Why such a slow query(the main table contains about 1300 KB rows)
The rest of the plan is constructed by the optimizer based on the erroneous expectation that only 1 row will result from that join (1.2 million actually).
The Distribute Streams operates in broadcast mode – sending the input (expected to be one row) to all 8 threads (8 x 1.2 million = 9.6 million). Each of the 8 instances of the parallel hash join has memory allocation for its hash table based on the 1 row expectation. Each hash table is far too small to hold 1.2 million rows, resulting in recursive spills of hash table partitions (for each thread!) to physical tempdb and possibly even hash bailout. It is this recursive spilling or bailout that is primarily responsible for the poor performance. You would need to trace the Hash Warning event in Profiler to see this (SQL Server 2012 execution plans contain explicit warnings in the execution plan, but prior versions do not.)

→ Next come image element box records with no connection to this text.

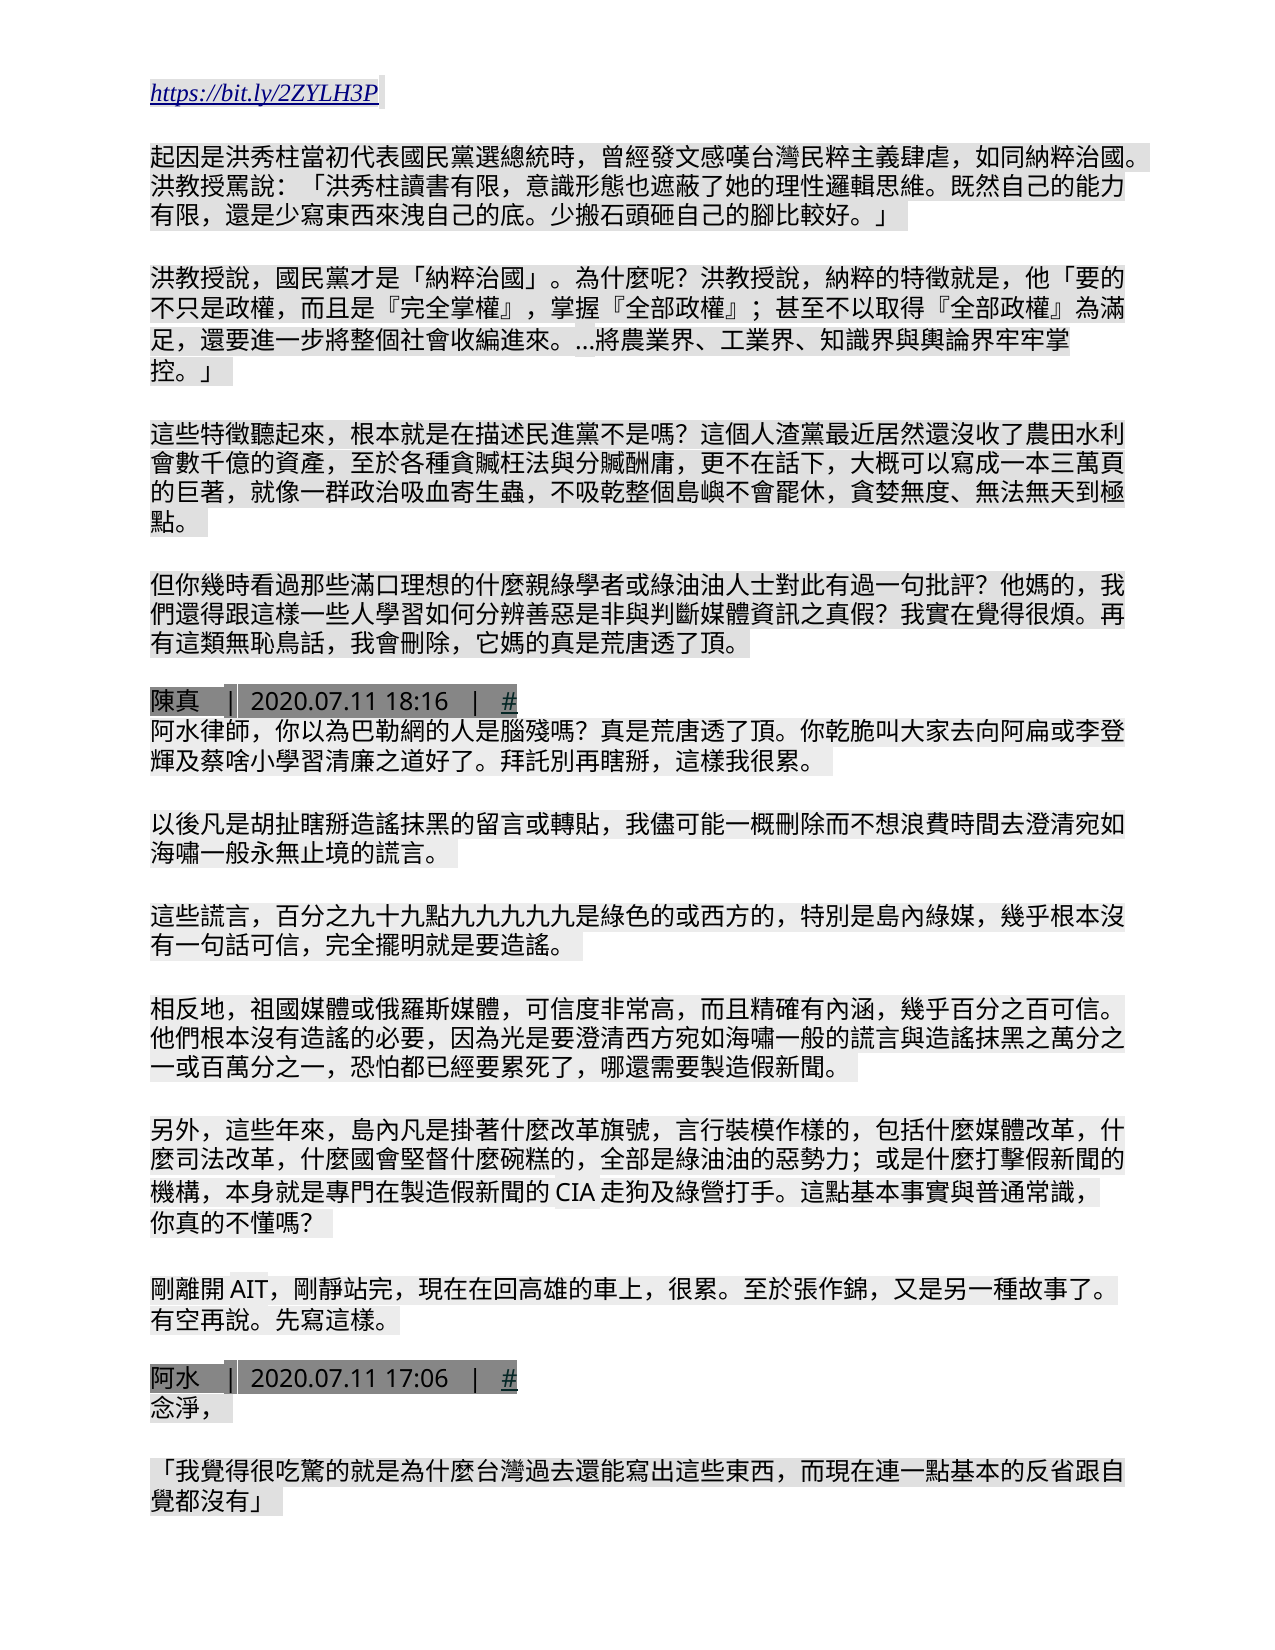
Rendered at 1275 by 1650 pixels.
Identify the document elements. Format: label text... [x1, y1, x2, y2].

text 阿水 | 2020.07.11 17:06 | # [150, 1360, 1125, 1394]
text (續) 靜站結束，回到高雄了，感覺就像脫了一層皮。最近天熱高溫，靜站要防止脫水。各人應衡量己身健康狀況，切莫勉強來參加。AIT 那邊比較沒有日曬，但是，重點是高溫而非陽光，沒有直接日曬還是一樣會有熱衰竭或甚至中暑的危險；若沒有及時降溫散熱或補充鹽水與運動飲料等，會有致死高風險，特別是幼兒與老人或有三高問題及體重過重者，不可不慎。 接續之前說的。阿水律師拜託別再亂貼了。你怎麼會去找一些綠到爆、綠到化膿流汁的綠媒記者，要我們向他們學習如何判斷新聞品質與資訊真假？那就好像要我們向詐騙集團學習如何培養誠實的美德一樣荒唐。拜託，這裏不是巴勒網幼兒園，我們也不是腦殘，你常貼這樣一些東西我真的覺得很累。 我不知道你推薦的這位洪聖斐是誰，但我知道這位媒體高層所屬的「新頭殼」媒體，簡直就是綠到爆，綠到化膿流汁。你從一個人的一些言論，馬上就能知道對方之知識與文化水平及道德素質。比方說，你看這位洪記者兼洪教授寫的文章： https://bit.ly/2ZgJoKa 標題寫著：「韓導給全台灣人民上的一次寶貴的媒體識讀課」。內文則說：韓國瑜的「行徑」，為大家「示範」了他「如何製造媒體亂象」。很離譜吧！韓國瑜居然變成「媒體亂象」的凶手。為什麼呢？洪記者說，因為韓國瑜在「總統選舉政見會上說自己被90%的媒體抹黑」。洪記者說這是「鬼扯」。 可是，這不是明明白白的事實嗎？怎麼會是鬼扯？洪記者譴責說：韓國瑜為何不提他選高雄市長時媒體大多對他採「正面」報導？洪說，就是這樣一種「媒體跟風」、「媒體亂象」，才讓韓國瑜選上高雄市長。洪說，韓國瑜不能怪90%的媒體抹黑，而只能「怪他自己在高雄太混了，混到市民怨聲載道」，使得媒體「不得不」誠實報導韓國瑜的真相。因此，正是韓國瑜自己製造了「媒體亂象」。 最後，洪記者兼洪教授並呼籲「視聽大眾」務必擁有阿水律師所推薦的什麼「媒體閱聽素養」，要大家學習如何去判斷媒體的好壞。洪說，他在大學任教，他的學生們懂得從各個指標去判斷媒體好壞，結果學生們一致認為蘋果日報最為客觀中立。 它媽的，蘋果日報是CIA辦的報紙，還會客觀中立？ 洪記者兼洪教授還教訓韓國瑜說：「享有鎂光燈的人，豈可只想著被吹捧，不容檢視？」 洪記者兼洪教授的結論是：「韓國瑜給大家上了寶貴的一課，提供了重要的負面教材！想要擺脫媒體亂象，請大家千萬要記住這個教訓，不要再讓有權有勢的人結合有錢可以壓死人的，威脅利誘媒體去做惡了！ 你看，這種記者，這種教授，很荒唐很不可思議吧！這種鳥話居然也講得出來！真是很可恥！每天鋪天蓋地抹黑造謠無所不用其極的齷齪綠媒沒有錯，反而是每天被造謠抹黑栽贓醜化整整一兩年的韓國瑜，反倒成為製造媒體亂象的負面教材。他媽的講這種話還有人性嗎？ 洪罵完韓國瑜製造媒體亂象之後，接著罵馬英九和柯文哲說，在他們的主政下，「記者不但被警察打，甚至還被警察拘禁」，並同時譴責香港警察不但「毆打手無寸鐵的民眾，而且同樣也不放過媒體」。 洪記者兼洪教授網上文章一大堆，荒腔走板，睜眼說瞎話。我覺得，一個學生，除非極重度腦殘，否則遇到這種老師應該會吐血吧？ 我再舉一篇為例，洪寫於今年四月二十二日： https://bit.ly/2Cv1LlB 標題是：「打大學生的到大學演講，台灣平行時空的荒謬見證」。內文誣指統促黨主席張安樂之統促黨「毆打大學生」，洪說，這樣一個人憑什麼被邀請到大學演講？ 洪說：「此一邀請活動已違背知識人的學術份際，濫用了社會授予大學的講學自由」，「這整件事情見證了台灣平行時空的荒謬：打大學生的人利用講學自由到大學對大學生演講，反對言論自由的假藉言論自由散播假訊息，反民主選舉的 (馬英九) 利用民主選舉當了8年總統。」 洪先生的結論是：「台灣是個平行空間。我們需要的轉型正義，不是只追究過去獨裁者及其黨羽的種種暴行，而是要徹底翻轉獨裁時代留下來的反民主、反自由政治文化。正如戰後德國與日本的重建，是從『去納粹』與『去軍國主義』著手，台灣也需要徹底的去除獨裁專制時代遺留下來的文化。」 一個人，居然可以胡扯瞎掰到這種地步，我真是很無言。他是以為台灣人全是腦殘嗎？ 罵完統促黨和國民黨「反民主」、「反自由」、「反選舉」的「獨裁暴行」之後，洪記者兼洪教授高聲歌頌起香港覺青的偉大革命行動來了，說這是「基督教倫理學」對於中共暴政的一種偉大的「武力反抗」。他說：「香港人面對『持續性的威脅與殺害無辜人命』的暴力政權，若還要譴責人民武裝抗暴，那是假中立且不符合聖經的教導。」 https://bit.ly/2AO9hYo 在另一篇文章裏，洪教授這回是譴責洪秀柱，並進一步比較國民黨與納粹的「多麼相似」。標題是：「中國國民黨黨國體制與納粹治國異曲同工」。 https://bit.ly/2ZYLH3P 起因是洪秀柱當初代表國民黨選總統時，曾經發文感嘆台灣民粹主義肆虐，如同納粹治國。洪教授罵說：「洪秀柱讀書有限，意識形態也遮蔽了她的理性邏輯思維。既然自己的能力有限，還是少寫東西來洩自己的底。少搬石頭砸自己的腳比較好。」 洪教授說，國民黨才是「納粹治國」。為什麼呢？洪教授說，納粹的特徵就是，他「要的不只是政權，而且是『完全掌權』，掌握『全部政權』；甚至不以取得『全部政權』為滿足，還要進一步將整個社會收編進來。...將農業界、工業界、知識界與輿論界牢牢掌控。」 這些特徵聽起來，根本就是在描述民進黨不是嗎？這個人渣黨最近居然還沒收了農田水利會數千億的資產，至於各種貪贓枉法與分贓酬庸，更不在話下，大概可以寫成一本三萬頁的巨著，就像一群政治吸血寄生蟲，不吸乾整個島嶼不會罷休，貪婪無度、無法無天到極點。 但你幾時看過那些滿口理想的什麼親綠學者或綠油油人士對此有過一句批評？他媽的，我們還得跟這樣一些人學習如何分辨善惡是非與判斷媒體資訊之真假？我實在覺得很煩。再有這類無恥鳥話，我會刪除，它媽的真是荒唐透了頂。 [150, 75, 1125, 658]
text 念淨， 「我覺得很吃驚的就是為什麼台灣過去還能寫出這些東西，而現在連一點基本的反省跟自覺都沒有」 [150, 1394, 1125, 1550]
text 陳真 | 2020.07.11 18:16 | # [150, 683, 1125, 718]
text 阿水律師，你以為巴勒網的人是腦殘嗎？真是荒唐透了頂。你乾脆叫大家去向阿扁或李登輝及蔡啥小學習清廉之道好了。拜託別再瞎掰，這樣我很累。 以後凡是胡扯瞎掰造謠抹黑的留言或轉貼，我儘可能一概刪除而不想浪費時間去澄清宛如海嘯一般永無止境的謊言。 這些謊言，百分之九十九點九九九九九是綠色的或西方的，特別是島內綠媒，幾乎根本沒有一句話可信，完全擺明就是要造謠。 相反地，祖國媒體或俄羅斯媒體，可信度非常高，而且精確有內涵，幾乎百分之百可信。他們根本沒有造謠的必要，因為光是要澄清西方宛如海嘯一般的謊言與造謠抹黑之萬分之一或百萬分之一，恐怕都已經要累死了，哪還需要製造假新聞。 另外，這些年來，島內凡是掛著什麼改革旗號，言行裝模作樣的，包括什麼媒體改革，什麼司法改革，什麼國會堅督什麼碗糕的，全部是綠油油的惡勢力；或是什麼打擊假新聞的機構，本身就是專門在製造假新聞的CIA走狗及綠營打手。這點基本事實與普通常識，你真的不懂嗎？ 剛離開AIT，剛靜站完，現在在回高雄的車上，很累。至於張作錦，又是另一種故事了。有空再說。先寫這樣。 [150, 718, 1125, 1335]
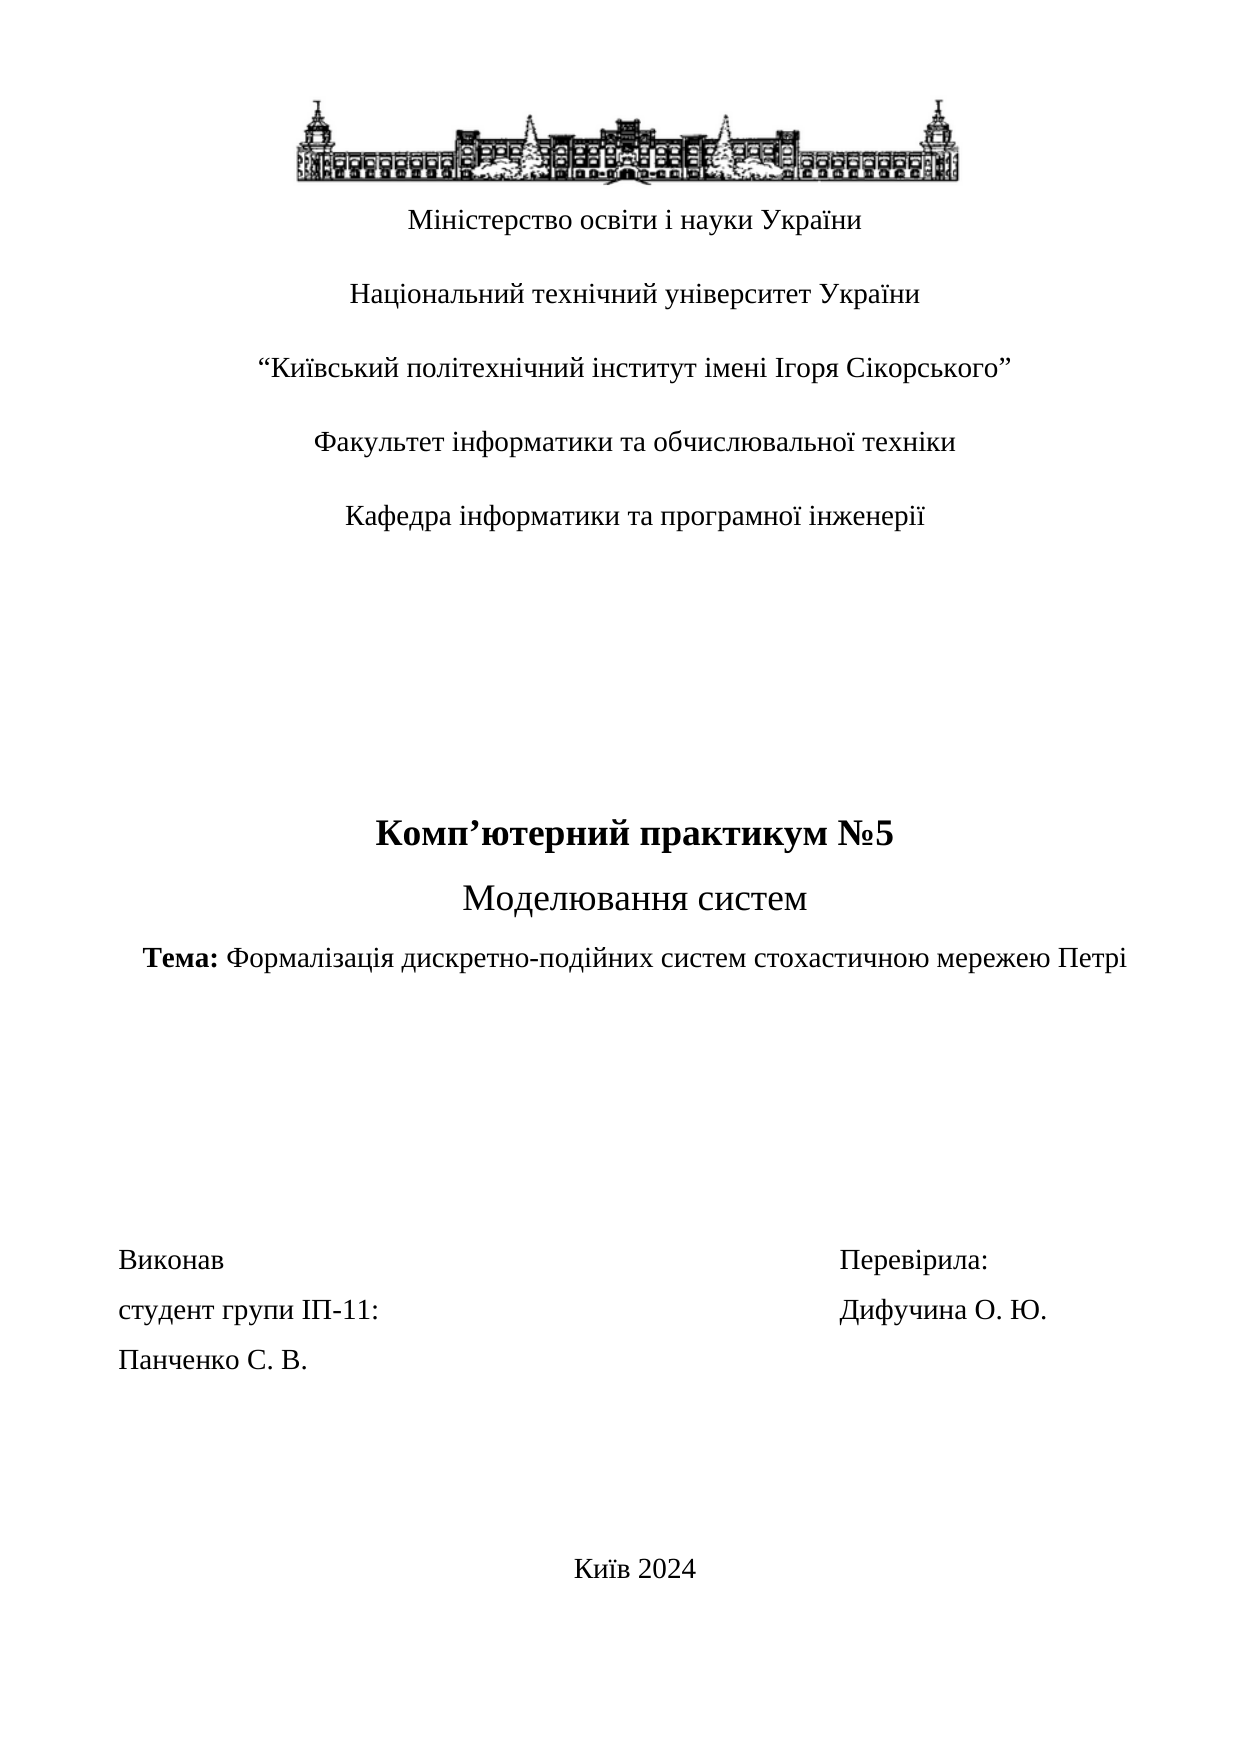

The next natural question is to ask why the cardinality estimate is so wrong, and what should be done to correct it. Unfortunately, there is insufficient information in the uploaded plan to address either of those questions in detail. The query text is truncated, and I would need a table definition and a copy of the statistics objects for the table to give you those answers. A description of what problem the query is designed to solve would be very helpful too.
That said, the query seems a little curious to me; a three-way join of a heap is an unusual construction. Finally, be sure you are running the latest version of Plan Explorer and that the actual plan was collected from Plan Explorer rather than being imported from SSMS – this would provide extra detail.